Findings regarding complaints from consumers in Connecticut and the Hartford metro area include the following:

  • As of October 1, 2015, approximately 8,300 complaints were submitted by Connecticut consumers, of which about 2,500 were from Hartford consumers.
  • Mortgages were the most-complained-about product, with mortgage-related complaints representing 28 percent of the complaints submitted by Connecticut consumers.
  • Debt collection and credit cards were, respectively, the second and third most-complained-about financial products by Connecticut consumers.

Today, the CFPB held a forum to learn more about how consumers are impacted by checking account screening policies and procedures. The CFPB recognizes that checking accounts are one of the most widely used financial products by consumers, but the CFPB has expressed concerns that screening practices may be preventing consumers from gaining access to basic checking accounts. During the forum, the CFPB heard presentations from consumer groups, federal and local government officials, and industry representatives on the following topics:

  • The Account Screening Information Ecosystem and Financial Institution Screening Practices
  • Consumer Experiences
  • Improving Information and Access for Consumers

According to the CFPB, many banks and credit unions rely on reports provided by specialty consumer reporting agencies (CRAs) to determine whether to open a checking account for new customers. CRAs that specialize in checking account screening commonly provide banks and credit unions with information about a consumer’s check writing and account history, including whether a consumer has had a previous account closed and whether the consumer has a record of bounced or returned checks and overdrafts. In addition to these specialty reports, banks and credit unions may also screen consumers to determine if they pose a credit risk when deciding whether to open a consumer checking account.

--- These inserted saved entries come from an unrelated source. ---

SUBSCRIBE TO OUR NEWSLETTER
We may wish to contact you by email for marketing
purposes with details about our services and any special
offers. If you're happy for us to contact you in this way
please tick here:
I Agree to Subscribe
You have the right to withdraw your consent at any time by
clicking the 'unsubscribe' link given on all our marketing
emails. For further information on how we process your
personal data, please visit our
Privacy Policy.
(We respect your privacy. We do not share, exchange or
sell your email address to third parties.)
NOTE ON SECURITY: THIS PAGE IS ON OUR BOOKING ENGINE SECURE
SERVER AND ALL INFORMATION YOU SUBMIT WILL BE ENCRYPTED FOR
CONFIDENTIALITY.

In prepared remarks, CFPB Director Richard Cordray stated that, “The Consumer Bureau has three areas of concern. First, we are concerned about the information accuracy of these reports. Second, we are concerned about people’s ability to access these reports and dispute any incorrect information they may find. Third, we are concerned about the ways in which these reports are being used.”

The CFPB identified the following potential next steps to improve checking account screening policies and practices:

  • Increase the accuracy of data furnished to and reported by consumer reporting agencies;
  • Identify how institutions can use various screening tools to manage risk without unnecessarily excluding potential accountholders;
  • Inform consumers about their rights to review their account histories and correct any inaccuracies; and
  • Inform consumers about how they can access different account products that meet their needs.

Director Cordray also noted that, “We are seeking, in particular, to explore ways that account screening can move beyond the use of specialized consumer reports as crude ‘black lists’ where consumers are turned down for an account simply because their name appears on the list. We envision a process that better understands consumers’ needs and can provide an account that is appropriate to their personal circumstances.”